> _Your goal_
Would you copy out only the lines from the one with "1) Subventana (Orosius" to the end of the records, exactly as they stand?
== Stored data
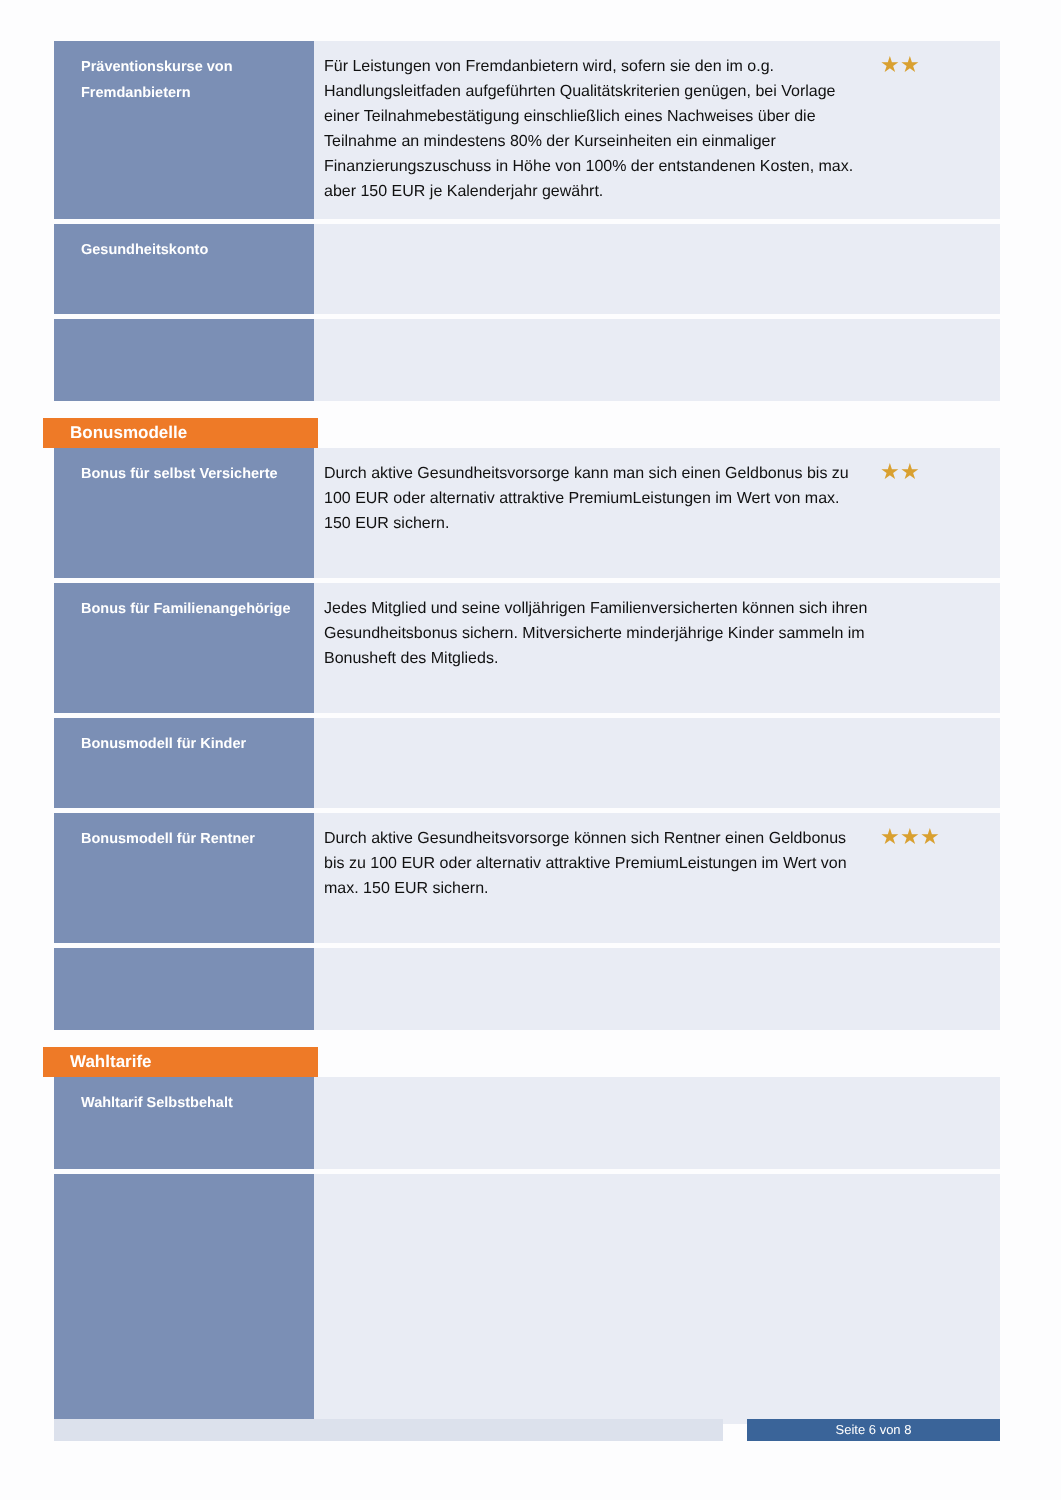| Präventionskurse von Fremdanbietern | Für Leistungen von Fremdanbietern wird, sofern sie den im o.g. Handlungsleitfaden aufgeführten Qualitätskriterien genügen, bei Vorlage einer Teilnahmebestätigung einschließlich eines Nachweises über die Teilnahme an mindestens 80% der Kurseinheiten ein einmaliger Finanzierungszuschuss in Höhe von 100% der entstandenen Kosten, max. aber 150 EUR je Kalenderjahr gewährt. | ★★ |
| Gesundheitskonto | | |
Bonusmodelle
| Bonus für selbst Versicherte | Durch aktive Gesundheitsvorsorge kann man sich einen Geldbonus bis zu 100 EUR oder alternativ attraktive PremiumLeistungen im Wert von max. 150 EUR sichern. | ★★ |
| Bonus für Familienangehörige | Jedes Mitglied und seine volljährigen Familienversicherten können sich ihren Gesundheitsbonus sichern. Mitversicherte minderjährige Kinder sammeln im Bonusheft des Mitglieds. | |
| Bonusmodell für Kinder | | |
| Bonusmodell für Rentner | Durch aktive Gesundheitsvorsorge können sich Rentner einen Geldbonus bis zu 100 EUR oder alternativ attraktive PremiumLeistungen im Wert von max. 150 EUR sichern. | ★★★ |
Wahltarife
| Wahltarif Selbstbehalt | | |
Seite 6 von 8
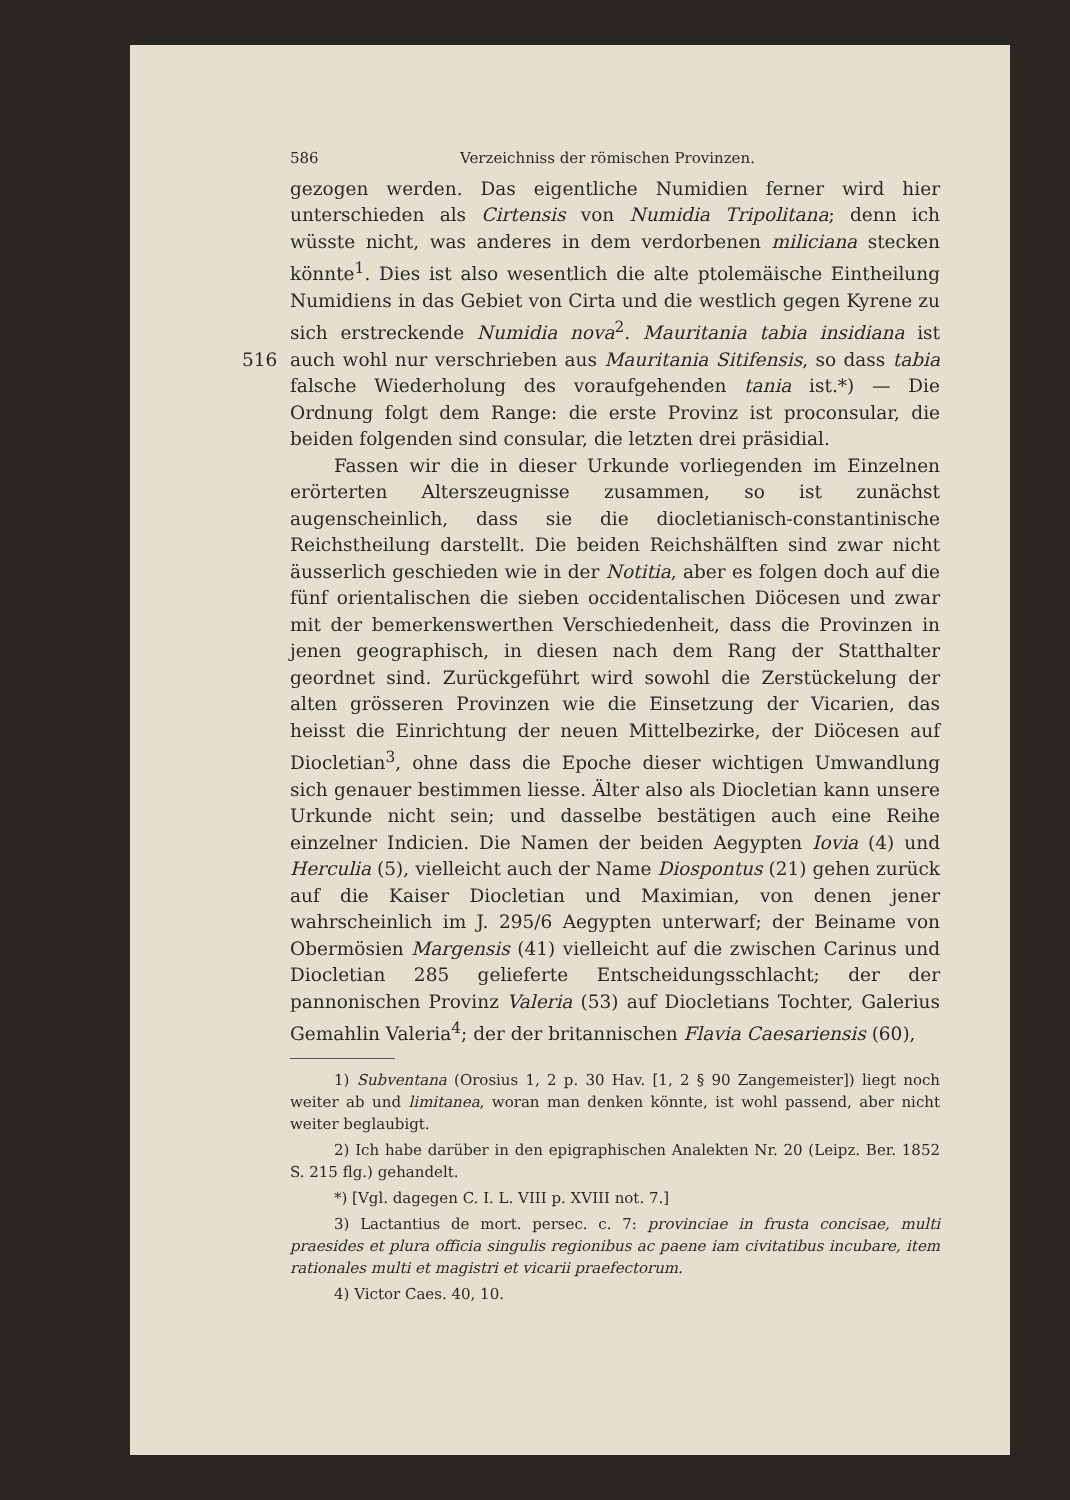586 Verzeichniss der römischen Provinzen.
gezogen werden. Das eigentliche Numidien ferner wird hier unterschieden als Cirtensis von Numidia Tripolitana; denn ich wüsste nicht, was anderes in dem verdorbenen miliciana stecken könnte<sup>1</sup>. Dies ist also wesentlich die alte ptolemäische Eintheilung Numidiens in das Gebiet von Cirta und die westlich gegen Kyrene zu sich erstreckende Numidia nova<sup>2</sup>. Mauritania tabia insidiana ist auch wohl nur verschrieben aus Mauritania Sitifensis, so dass tabia 516 falsche Wiederholung des voraufgehenden tania ist.*) — Die Ordnung folgt dem Range: die erste Provinz ist proconsular, die beiden folgenden sind consular, die letzten drei präsidial.
Fassen wir die in dieser Urkunde vorliegenden im Einzelnen erörterten Alterszeugnisse zusammen, so ist zunächst augenscheinlich, dass sie die diocletianisch-constantinische Reichstheilung darstellt. Die beiden Reichshälften sind zwar nicht äusserlich geschieden wie in der Notitia, aber es folgen doch auf die fünf orientalischen die sieben occidentalischen Diöcesen und zwar mit der bemerkenswerthen Verschiedenheit, dass die Provinzen in jenen geographisch, in diesen nach dem Rang der Statthalter geordnet sind. Zurückgeführt wird sowohl die Zerstückelung der alten grösseren Provinzen wie die Einsetzung der Vicarien, das heisst die Einrichtung der neuen Mittelbezirke, der Diöcesen auf Diocletian<sup>3</sup>, ohne dass die Epoche dieser wichtigen Umwandlung sich genauer bestimmen liesse. Älter also als Diocletian kann unsere Urkunde nicht sein; und dasselbe bestätigen auch eine Reihe einzelner Indicien. Die Namen der beiden Aegypten Iovia (4) und Herculia (5), vielleicht auch der Name Diospontus (21) gehen zurück auf die Kaiser Diocletian und Maximian, von denen jener wahrscheinlich im J. 295/6 Aegypten unterwarf; der Beiname von Obermösien Margensis (41) vielleicht auf die zwischen Carinus und Diocletian 285 gelieferte Entscheidungsschlacht; der der pannonischen Provinz Valeria (53) auf Diocletians Tochter, Galerius Gemahlin Valeria<sup>4</sup>; der der britannischen Flavia Caesariensis (60),
1) Subventana (Orosius 1, 2 p. 30 Hav. [1, 2 § 90 Zangemeister]) liegt noch weiter ab und limitanea, woran man denken könnte, ist wohl passend, aber nicht weiter beglaubigt.
2) Ich habe darüber in den epigraphischen Analekten Nr. 20 (Leipz. Ber. 1852 S. 215 flg.) gehandelt.
*) [Vgl. dagegen C. I. L. VIII p. XVIII not. 7.]
3) Lactantius de mort. persec. c. 7: provinciae in frusta concisae, multi praesides et plura officia singulis regionibus ac paene iam civitatibus incubare, item rationales multi et magistri et vicarii praefectorum.
4) Victor Caes. 40, 10.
====
> _Answer to this task_
1) Subventana (Orosius 1, 2 p. 30 Hav. [1, 2 § 90 Zangemeister]) liegt noch weiter ab und limitanea, woran man denken könnte, ist wohl passend, aber nicht weiter beglaubigt.
2) Ich habe darüber in den epigraphischen Analekten Nr. 20 (Leipz. Ber. 1852 S. 215 flg.) gehandelt.
*) [Vgl. dagegen C. I. L. VIII p. XVIII not. 7.]
3) Lactantius de mort. persec. c. 7: provinciae in frusta concisae, multi praesides et plura officia singulis regionibus ac paene iam civitatibus incubare, item rationales multi et magistri et vicarii praefectorum.
4) Victor Caes. 40, 10.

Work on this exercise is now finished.